I'll take this as an opportunity to learn something: what would cause
the task state to be set to running other than a the waited for event
or the timeout?

> > The sched state at this time is "interesting" and I'm having a hard
> > time making any sense out of this. The user task apparently inherited
> > the DEADLINE priority from the sugov kthread. But while the user task
> > state shows up as RUNNING the task doesn't show up in the dl_rq
> > nr_running. Also while cpu#0 shows nr_running as 1, its curr->pid hints
> > at it executing the idle task, which is at least consitent with the
> > thread still being stuck in __schedule.
> >
> > Shortened sched debug below. The machine has 4 cores, I only pasted the
> > output of the CPUs containing the relevant user task and the sugov
> > kthread.
> >
>
> You have it running under SCHED_DEADLINE? That will cause it to run for
> only the run time per period, and can cause even more delays.

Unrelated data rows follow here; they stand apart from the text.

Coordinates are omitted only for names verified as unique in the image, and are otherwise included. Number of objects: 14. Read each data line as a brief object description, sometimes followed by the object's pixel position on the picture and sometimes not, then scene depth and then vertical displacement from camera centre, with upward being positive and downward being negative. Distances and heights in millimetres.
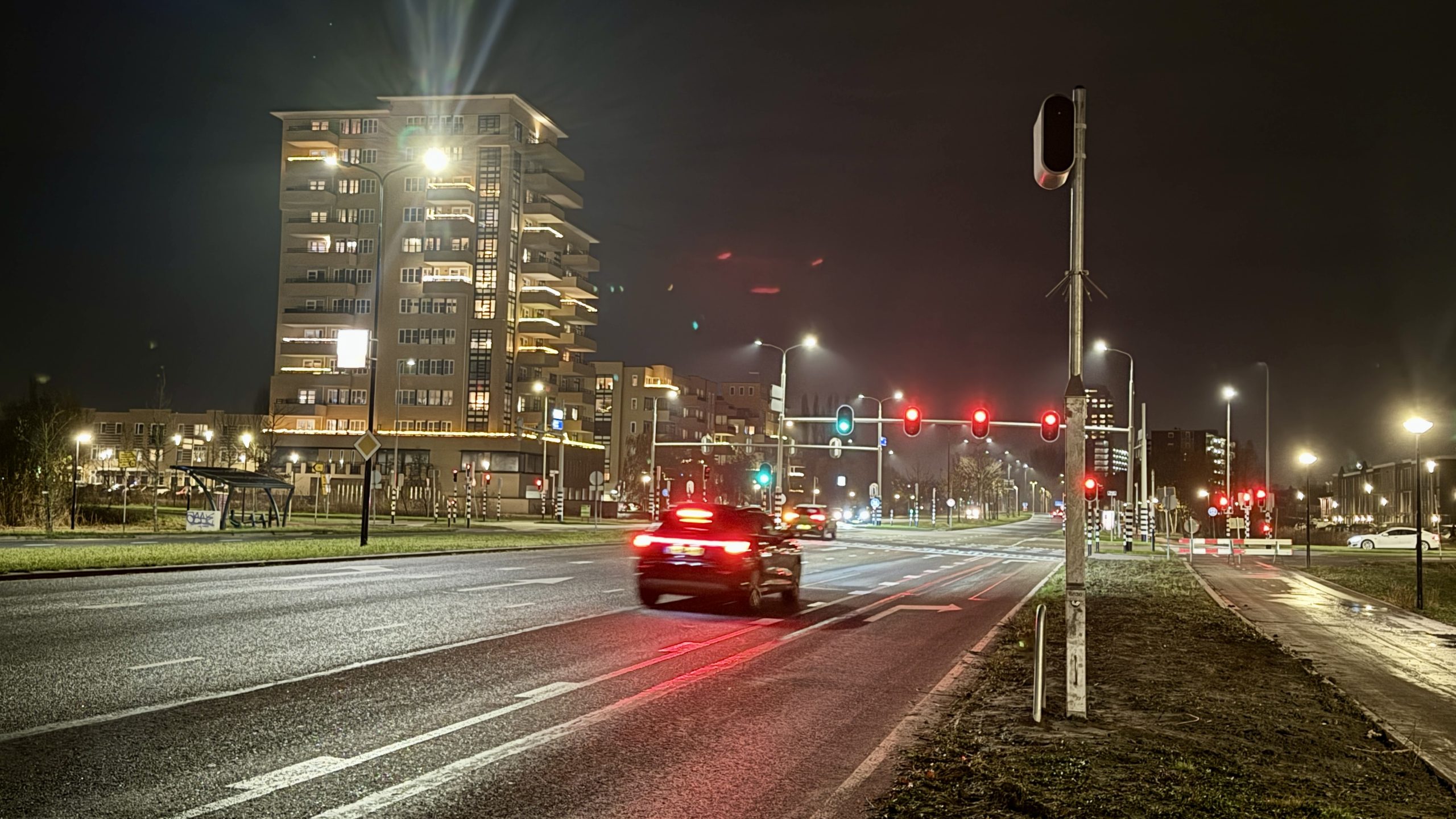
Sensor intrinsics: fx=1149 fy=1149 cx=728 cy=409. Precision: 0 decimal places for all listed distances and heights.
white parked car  64562 -2313
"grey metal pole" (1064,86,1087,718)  8977 +370
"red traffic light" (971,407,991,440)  40469 +2433
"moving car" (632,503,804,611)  17891 -1084
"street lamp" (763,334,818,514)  52906 +5197
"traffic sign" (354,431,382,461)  31703 +956
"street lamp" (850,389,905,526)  58647 +2822
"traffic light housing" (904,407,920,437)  42312 +2638
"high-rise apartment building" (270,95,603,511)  92188 +16605
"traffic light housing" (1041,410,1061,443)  40406 +2390
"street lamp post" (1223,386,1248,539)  63531 +3857
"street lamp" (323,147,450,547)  31500 +5999
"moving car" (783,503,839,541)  52625 -1467
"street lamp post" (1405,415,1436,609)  24141 +1549
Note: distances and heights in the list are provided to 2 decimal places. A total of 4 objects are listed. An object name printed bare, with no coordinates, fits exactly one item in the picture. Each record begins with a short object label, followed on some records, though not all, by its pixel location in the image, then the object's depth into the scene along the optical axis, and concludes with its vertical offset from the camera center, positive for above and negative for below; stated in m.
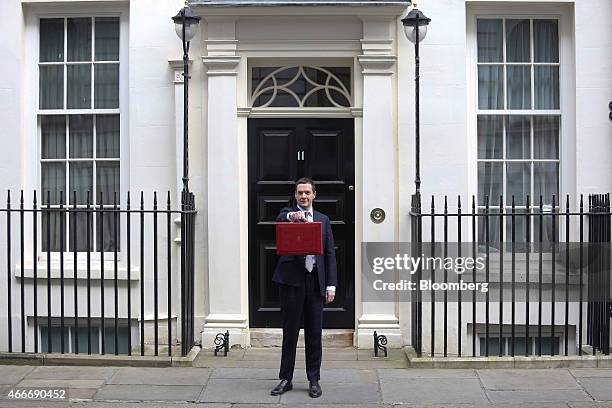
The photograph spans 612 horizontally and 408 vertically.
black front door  9.60 +0.33
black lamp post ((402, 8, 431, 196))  8.92 +1.71
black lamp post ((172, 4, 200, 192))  8.75 +1.70
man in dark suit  7.54 -0.74
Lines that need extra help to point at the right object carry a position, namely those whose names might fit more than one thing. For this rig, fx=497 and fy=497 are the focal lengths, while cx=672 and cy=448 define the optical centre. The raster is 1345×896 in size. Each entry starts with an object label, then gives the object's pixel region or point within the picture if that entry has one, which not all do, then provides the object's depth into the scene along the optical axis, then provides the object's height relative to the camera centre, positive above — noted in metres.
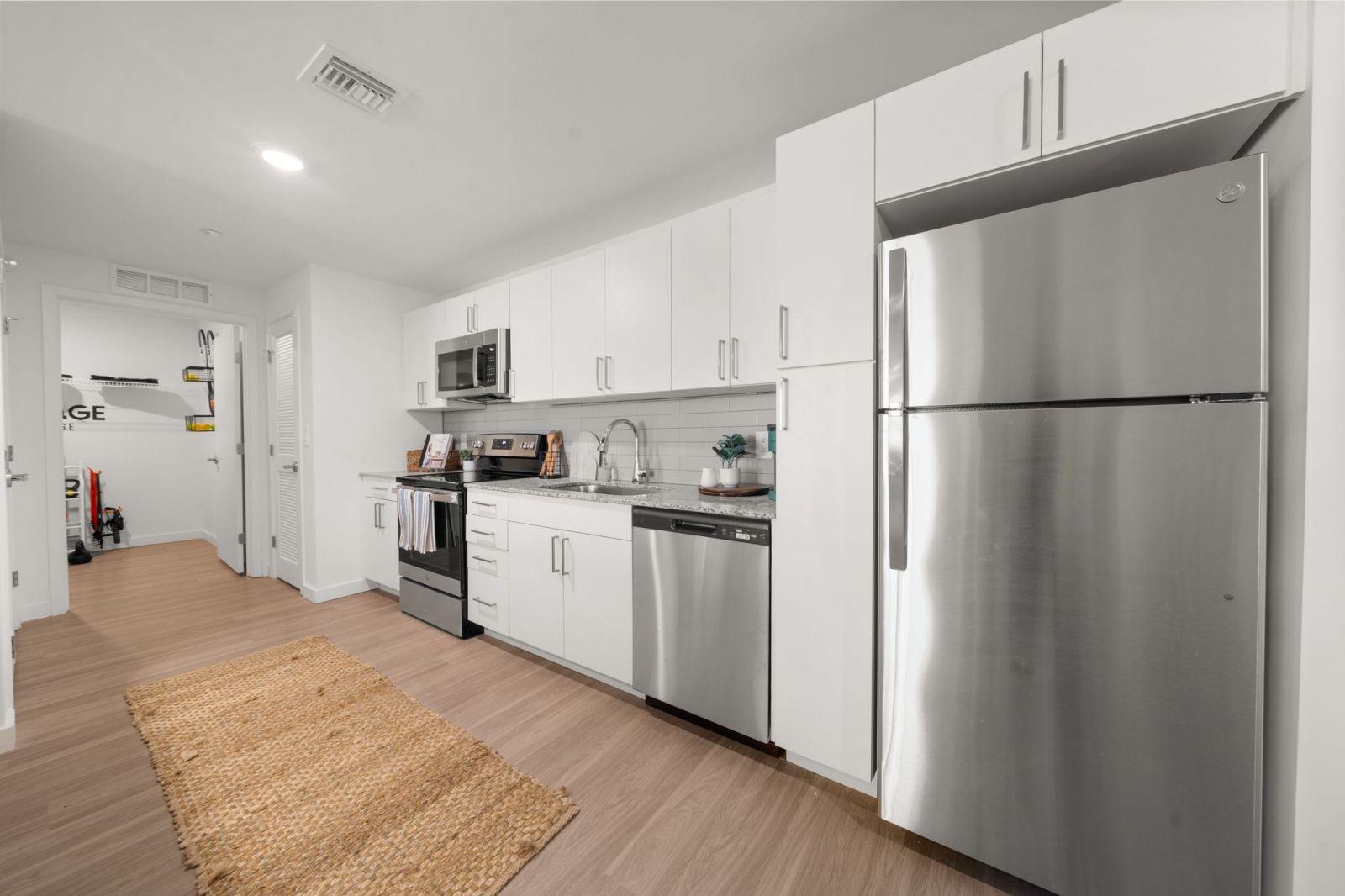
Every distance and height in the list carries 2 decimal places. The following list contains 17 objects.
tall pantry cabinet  1.57 -0.03
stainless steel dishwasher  1.84 -0.71
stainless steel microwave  3.30 +0.51
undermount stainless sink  2.89 -0.30
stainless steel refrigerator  1.06 -0.24
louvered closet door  3.85 -0.07
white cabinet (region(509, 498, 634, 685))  2.26 -0.72
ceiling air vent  1.68 +1.28
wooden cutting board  2.20 -0.24
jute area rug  1.38 -1.19
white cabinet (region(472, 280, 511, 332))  3.32 +0.91
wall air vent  3.52 +1.16
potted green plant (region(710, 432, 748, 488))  2.48 -0.06
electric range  3.01 -0.70
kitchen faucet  3.01 -0.12
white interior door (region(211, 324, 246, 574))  4.38 -0.06
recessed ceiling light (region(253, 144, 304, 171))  2.19 +1.28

That's the bog standard mainline kernel behavior for the sugov kthread.
The comments in the code say this is done to be able to preempt all
other tasks as to not delay the frequency switching. There's quite a
bit of special casing of the sugov task with SCHED_FLAG_SUGOV in the
deadline scheduler code. This flag isn't carried over to the boosted
thread, maybe that's an issue?

But even if we hit throttling I would have expected the situation to
clear after some time. That's not what I'm seeing: once the user task
is stuck, it's stuck for hours. I would say indefinitely, but it's hard
to empirically prove that. ;)

> Perhaps put in some trace_printk()s and see what exactly is happening.

My hope was that someone would could guide me a little with an educated
guess, to make those trace_printks more helpful. The lockup is hard to
trigger and there's other unrelated system activity going on, even when
the relevant user task is stuck, so randomly sprinkling debug
statements will generate lots of output to filter down.

Regards,
Lucas

2020-03-23 09:30:16

by Juri Lelli

[permalink] [raw]

Subject: Re: help needed in debugging missed wakeup(?)

Hi,

On 20/03/20 20:04, Lucas Stach wrote:

[...]

> My hope was that someone would could guide me a little with an educated
> guess, to make those trace_printks more helpful. The lockup is hard to
> trigger and there's other unrelated system activity going on, even when
> the relevant user task is stuck, so randomly sprinkling debug
> statements will generate lots of output to filter down.

I'd start by enabling sched:sched_pi_setprio (or adding trace_printks
around there to confirm your suspicion). Once that is confirmed, I'd try
to look at update_curr_dl::throttle and verify if the misbehaving task
was indeed throttled at some point; it shouldn't be, because dl_boosted
flag should be set for it at this point (maybe check this condition as
well).

Best,

Juri